CONRAD BLACK: Focus of Russia Probe Needs To Be on Clintons.

The fact that, on the same day as the Manafort and Gates indictments, Tony Podesta — who was intimately connected with the Uranium One dealings that were contemporaneous with extraordinarily large pledges to the Clinton Foundation and the celebrated $500,000 speech-making payment to the former president, Bill Clinton — retired as head of the firm that bears his name — may indicate that Special Counsel Mueller is shifting gears with the evidence and broadening his attack, conducted by his largely Clintonian lawyer group. Mr. Gates had so little notice of what was coming that he had not even hired a criminal lawyer; he had a public defender enter his plea.
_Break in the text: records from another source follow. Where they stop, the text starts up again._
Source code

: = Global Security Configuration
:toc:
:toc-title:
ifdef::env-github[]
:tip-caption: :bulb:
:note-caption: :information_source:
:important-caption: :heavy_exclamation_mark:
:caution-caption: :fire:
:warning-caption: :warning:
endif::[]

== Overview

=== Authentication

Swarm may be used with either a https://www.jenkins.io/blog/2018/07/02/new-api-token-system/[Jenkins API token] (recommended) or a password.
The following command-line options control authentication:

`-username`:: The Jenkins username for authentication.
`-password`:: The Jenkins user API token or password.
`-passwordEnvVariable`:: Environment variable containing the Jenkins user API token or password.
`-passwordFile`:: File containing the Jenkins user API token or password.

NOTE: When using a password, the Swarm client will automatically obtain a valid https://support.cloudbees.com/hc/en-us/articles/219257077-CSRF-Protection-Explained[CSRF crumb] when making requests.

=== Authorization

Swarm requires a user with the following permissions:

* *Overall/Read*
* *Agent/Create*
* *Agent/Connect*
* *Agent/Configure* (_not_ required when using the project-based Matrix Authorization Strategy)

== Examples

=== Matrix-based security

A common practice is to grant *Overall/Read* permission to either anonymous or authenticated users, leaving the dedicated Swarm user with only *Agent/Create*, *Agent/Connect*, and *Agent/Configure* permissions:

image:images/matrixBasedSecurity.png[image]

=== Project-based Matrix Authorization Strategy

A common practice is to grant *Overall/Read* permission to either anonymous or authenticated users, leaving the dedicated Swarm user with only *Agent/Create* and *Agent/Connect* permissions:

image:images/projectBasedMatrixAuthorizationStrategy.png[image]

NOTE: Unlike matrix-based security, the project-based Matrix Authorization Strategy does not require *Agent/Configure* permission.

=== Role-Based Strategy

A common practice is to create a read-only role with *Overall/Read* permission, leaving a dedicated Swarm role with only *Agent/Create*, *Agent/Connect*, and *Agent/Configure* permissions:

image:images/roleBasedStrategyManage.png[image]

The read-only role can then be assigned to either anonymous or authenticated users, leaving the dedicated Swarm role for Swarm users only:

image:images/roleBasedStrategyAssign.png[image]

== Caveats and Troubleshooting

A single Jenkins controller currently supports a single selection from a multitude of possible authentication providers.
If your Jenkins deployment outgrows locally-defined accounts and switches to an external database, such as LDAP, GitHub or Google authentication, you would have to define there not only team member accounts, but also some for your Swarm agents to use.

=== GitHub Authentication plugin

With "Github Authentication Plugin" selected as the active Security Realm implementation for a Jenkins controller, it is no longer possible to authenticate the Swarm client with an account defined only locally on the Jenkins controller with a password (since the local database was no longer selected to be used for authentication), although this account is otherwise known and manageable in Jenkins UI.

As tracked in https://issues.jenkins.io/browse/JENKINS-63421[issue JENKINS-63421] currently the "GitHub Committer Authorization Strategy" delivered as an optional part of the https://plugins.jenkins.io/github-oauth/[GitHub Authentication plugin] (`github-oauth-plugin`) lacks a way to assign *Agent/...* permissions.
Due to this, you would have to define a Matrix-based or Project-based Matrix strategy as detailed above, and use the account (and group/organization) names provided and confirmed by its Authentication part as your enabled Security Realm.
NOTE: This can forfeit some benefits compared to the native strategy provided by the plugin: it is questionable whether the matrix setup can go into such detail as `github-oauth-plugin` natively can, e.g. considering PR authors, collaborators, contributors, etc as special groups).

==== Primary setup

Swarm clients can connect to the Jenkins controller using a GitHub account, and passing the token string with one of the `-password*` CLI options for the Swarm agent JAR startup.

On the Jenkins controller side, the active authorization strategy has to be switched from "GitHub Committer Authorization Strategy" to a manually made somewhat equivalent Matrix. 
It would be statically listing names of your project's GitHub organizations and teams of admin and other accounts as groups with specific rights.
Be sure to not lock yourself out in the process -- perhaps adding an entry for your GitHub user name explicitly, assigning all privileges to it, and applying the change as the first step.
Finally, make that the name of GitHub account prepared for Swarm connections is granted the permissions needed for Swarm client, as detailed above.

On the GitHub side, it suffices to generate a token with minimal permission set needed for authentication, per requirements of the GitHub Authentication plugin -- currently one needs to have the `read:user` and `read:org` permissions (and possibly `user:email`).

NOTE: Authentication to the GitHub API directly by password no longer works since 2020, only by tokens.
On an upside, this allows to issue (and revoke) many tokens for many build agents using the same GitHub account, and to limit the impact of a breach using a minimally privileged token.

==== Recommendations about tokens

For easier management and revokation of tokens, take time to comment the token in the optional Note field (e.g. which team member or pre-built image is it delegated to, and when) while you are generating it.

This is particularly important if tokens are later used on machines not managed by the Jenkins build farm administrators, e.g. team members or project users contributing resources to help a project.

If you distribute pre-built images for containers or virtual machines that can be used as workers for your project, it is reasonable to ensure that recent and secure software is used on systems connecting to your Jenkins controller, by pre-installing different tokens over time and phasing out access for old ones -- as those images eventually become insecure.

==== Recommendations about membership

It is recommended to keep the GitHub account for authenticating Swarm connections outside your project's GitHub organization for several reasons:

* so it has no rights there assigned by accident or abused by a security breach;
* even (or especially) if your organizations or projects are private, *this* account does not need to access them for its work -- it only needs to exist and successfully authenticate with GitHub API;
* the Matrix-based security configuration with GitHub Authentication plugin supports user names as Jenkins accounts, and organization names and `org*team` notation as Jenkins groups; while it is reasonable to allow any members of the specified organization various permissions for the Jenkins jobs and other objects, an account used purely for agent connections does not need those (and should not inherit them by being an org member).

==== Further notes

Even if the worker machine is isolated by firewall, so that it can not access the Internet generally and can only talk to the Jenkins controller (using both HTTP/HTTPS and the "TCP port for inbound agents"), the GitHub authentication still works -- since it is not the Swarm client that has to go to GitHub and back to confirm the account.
I presume Mr. Mueller raced out with the Manafort-Gates charges in the hope that, if there were anything Mr. Manafort could say that would be damaging to Trump, an indictment such as this — the usual U.S. prosecutorial technique of throwing all the spaghetti at the wall (“conspiracy against the United States” is one of the more extreme charges) — will bring him to the standard plea bargain: giving extorted and false but incriminating testimony against the big target (Mr. Trump), in exchange for a reduced sentence with an immunity for perjured testimony. Mr. Mueller and his protégé, James Comey, are superstars in the firmament of this profoundly rotten system, but Mr. Manafort’s lawyer gave them clear notice that it won’t work.

At the same time, to shake Mr. Podesta out of his own company, and incite rumors in the Democratic press that the Podestas are being investigated (Tony Podesta’s brother, John Podesta, was Hillary Clinton’s campaign manager), means that Mr. Mueller is already much closer to lifting the rock all the way on the Clintons and President Obama than he is to finding anything vulnerable around President Trump or his campaign.

Months of “Russia, Russia, Russia” may prove to be the Clinton’s worst own-goal yet.